И еще пойми вот что. Сталин, став однажды на путь репрессий, с годами все лютее и бесцеремоннее нарушал законность. Володя или, скажем, Петро Ващенко получили «всего» три года лагеря. В 1937 и 1939 годах меньше десяти лет не давали. Коли ты враг, что тебя жалеть!
Но, конечно, во все годы одно оставалось нестерпимо тяжким в равной мере: честный человек, преданный идеям ленинской революции, ни за что попадал за решетку, лишался свободы. Это беда самая тяжелая, а режим, пища, работа — лучше они или хуже — были сопутствующими бедами. Понимаешь? Двадцать пять лет заключения — это срок на уничтожение, бесконечный расстрел. Десять лет тоже немыслимы и тоже конец: самое прекрасное в человеке, его воля и вера выжимаются по капле час за часом все три тысячи шестьсот пятьдесят дней. Но страшны и три года, если они даны без вины, хотя три года можно вытерпеть, стиснув зубы. Да кинь ты человека в тюрьму всего на один месяц, и он потом будет помнить этот месяц всю жизнь, кошмарное видение голубого неба в клетку будет его терзать всегда. Всегда! Всю жизнь!
— Ты этого… ласкового… встретил потом?
— Нет.
«ЯЗЫЧНИКИ»
(Бакин, Фролов, Антонов, Феофанов, Кокин, Флеров)
Коля Бакин все делал по непосредственному побуждению и легко сходился с людьми, не думая об условностях. Подходил, заводил разговор и через полчаса был на короткой ноге с новым знакомым. Весь вагон с первых дней знал его, и он знал всех.
Больше всего, естественно, его тянуло к сверстникам. Были в вагоне еще четыре парня нашего с ним возраста: Фролов, Антонов, Феофанов и Кокин. Флеров был постарше.

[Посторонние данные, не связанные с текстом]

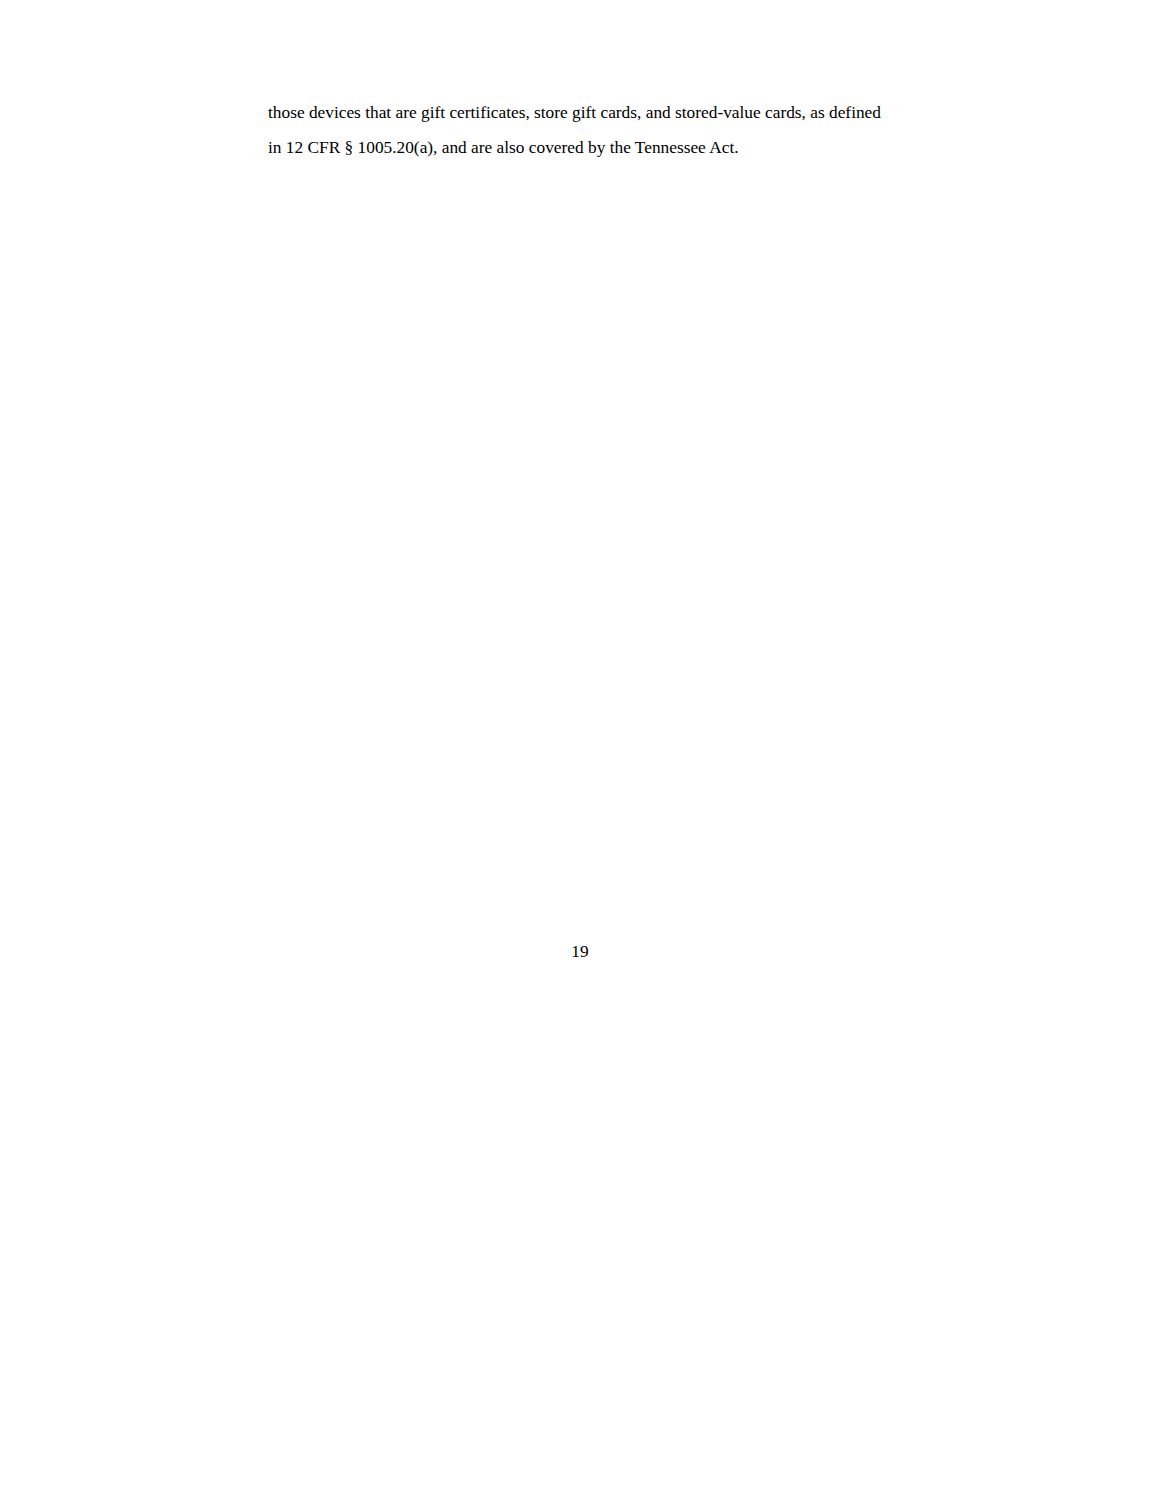those devices that are gift certificates, store gift cards, and stored-value cards, as defined in 12 CFR § 1005.20(a), and are also covered by the Tennessee Act.
19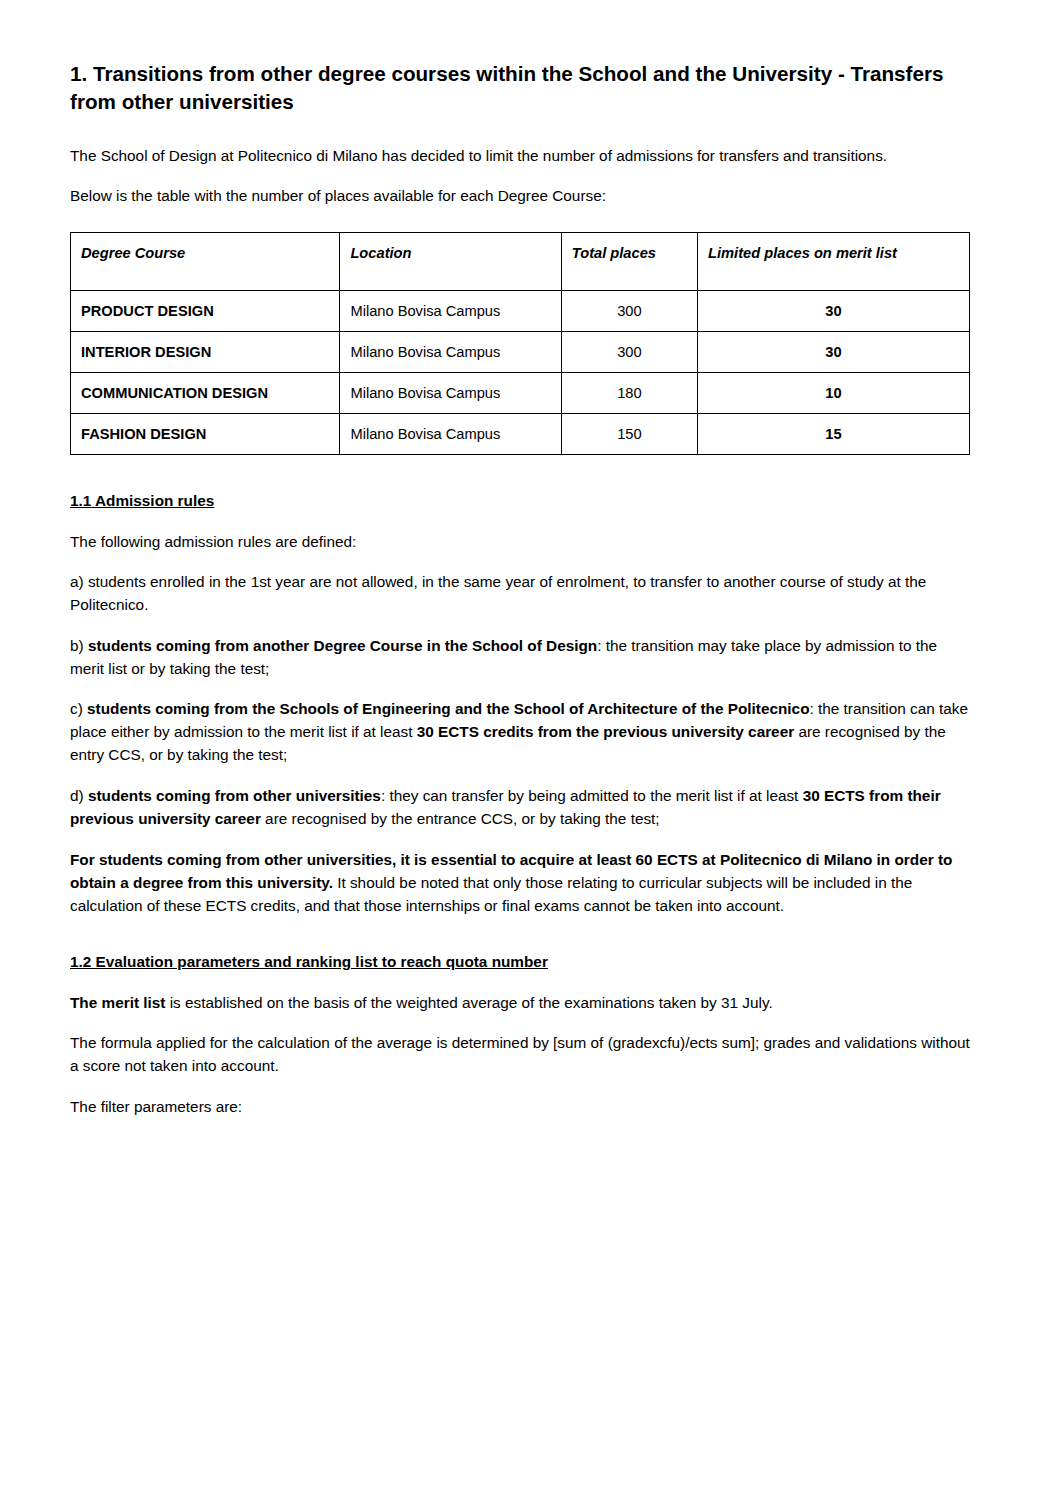1. Transitions from other degree courses within the School and the University - Transfers from other universities
The School of Design at Politecnico di Milano has decided to limit the number of admissions for transfers and transitions.
Below is the table with the number of places available for each Degree Course:
| Degree Course | Location | Total places | Limited places on merit list |
| --- | --- | --- | --- |
| PRODUCT DESIGN | Milano Bovisa Campus | 300 | 30 |
| INTERIOR DESIGN | Milano Bovisa Campus | 300 | 30 |
| COMMUNICATION DESIGN | Milano Bovisa Campus | 180 | 10 |
| FASHION DESIGN | Milano Bovisa Campus | 150 | 15 |
1.1 Admission rules
The following admission rules are defined:
a) students enrolled in the 1st year are not allowed, in the same year of enrolment, to transfer to another course of study at the Politecnico.
b) students coming from another Degree Course in the School of Design: the transition may take place by admission to the merit list or by taking the test;
c) students coming from the Schools of Engineering and the School of Architecture of the Politecnico: the transition can take place either by admission to the merit list if at least 30 ECTS credits from the previous university career are recognised by the entry CCS, or by taking the test;
d) students coming from other universities: they can transfer by being admitted to the merit list if at least 30 ECTS from their previous university career are recognised by the entrance CCS, or by taking the test;
For students coming from other universities, it is essential to acquire at least 60 ECTS at Politecnico di Milano in order to obtain a degree from this university. It should be noted that only those relating to curricular subjects will be included in the calculation of these ECTS credits, and that those internships or final exams cannot be taken into account.
1.2 Evaluation parameters and ranking list to reach quota number
The merit list is established on the basis of the weighted average of the examinations taken by 31 July.
The formula applied for the calculation of the average is determined by [sum of (gradexcfu)/ects sum]; grades and validations without a score not taken into account.
The filter parameters are: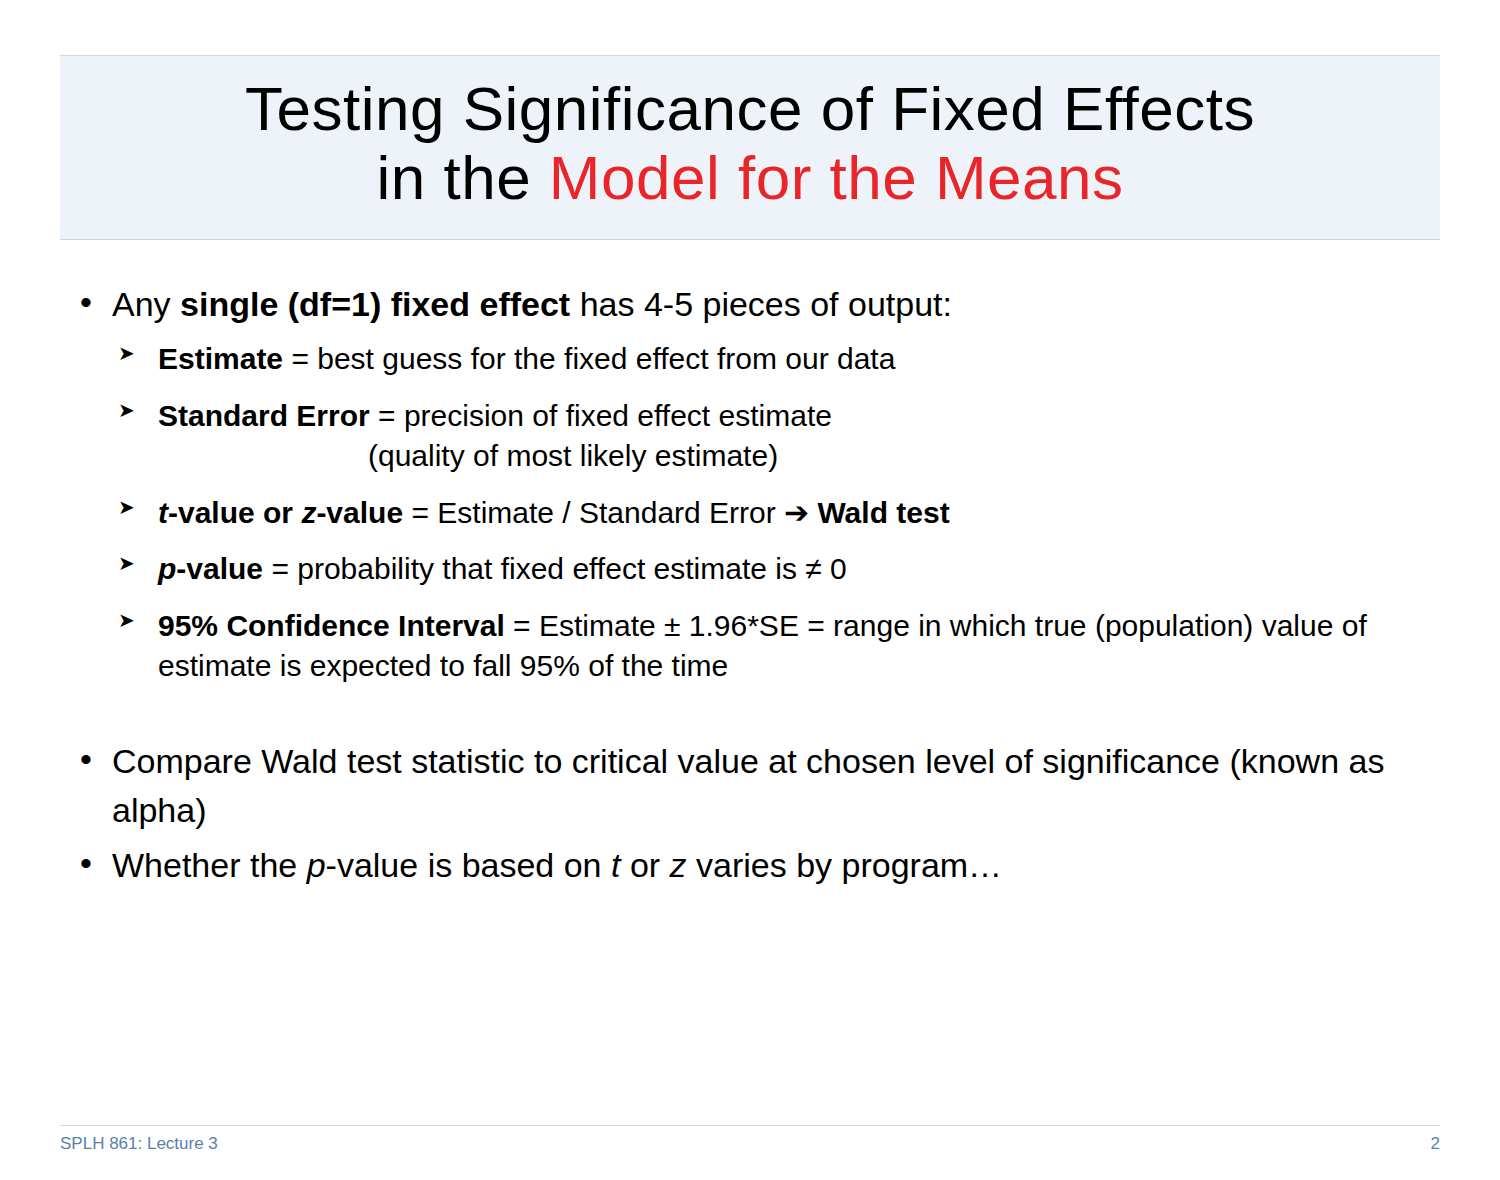Testing Significance of Fixed Effects
in the Model for the Means
Any single (df=1) fixed effect has 4-5 pieces of output:
Estimate = best guess for the fixed effect from our data
Standard Error = precision of fixed effect estimate (quality of most likely estimate)
t-value or z-value = Estimate / Standard Error ➔ Wald test
p-value = probability that fixed effect estimate is ≠ 0
95% Confidence Interval = Estimate ± 1.96*SE = range in which true (population) value of estimate is expected to fall 95% of the time
Compare Wald test statistic to critical value at chosen level of significance (known as alpha)
Whether the p-value is based on t or z varies by program…
SPLH 861: Lecture 3 2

Феофанов и Кокин, как и сам Коля, размещались на верхних нарах над нами.
«Язычники», или «мастера художественного слова», как с усмешкой их называли. Это означало, что осудили их по суровой статье 58 на три года лагеря за язык, за антисоветскую агитацию, а проще и точнее говоря — за болтовню, за рассказывание анекдотов. Все они были трудовые люди, трудом зарабатывали себе на хлеб: Коля работал в проектной конторе чертежником, Фролов — слесарем на «Динамо», Кокин — счетоводом в бухгалтерии и готовился поступить в заочный институт, Флеров — зубным техником в поликлинике, Феофанов и Антонов учились в техникуме и подрабатывали на железной дороге.
Девятнадцатилетние и двадцатилетние парни изнывали от избытка бесполезной теперь энергии. Просто лежать многими часами, как делали все, они не могли и день-деньской искали себе занятия. То они ковыряли пол, мечтая о побеге, то затевали возню или очередной розыгрыш, то пели блатные песни, то глазели в окошко, то дразнили часового на остановках: «Воробей на штык сядет, что будешь делать? Арестуешь?»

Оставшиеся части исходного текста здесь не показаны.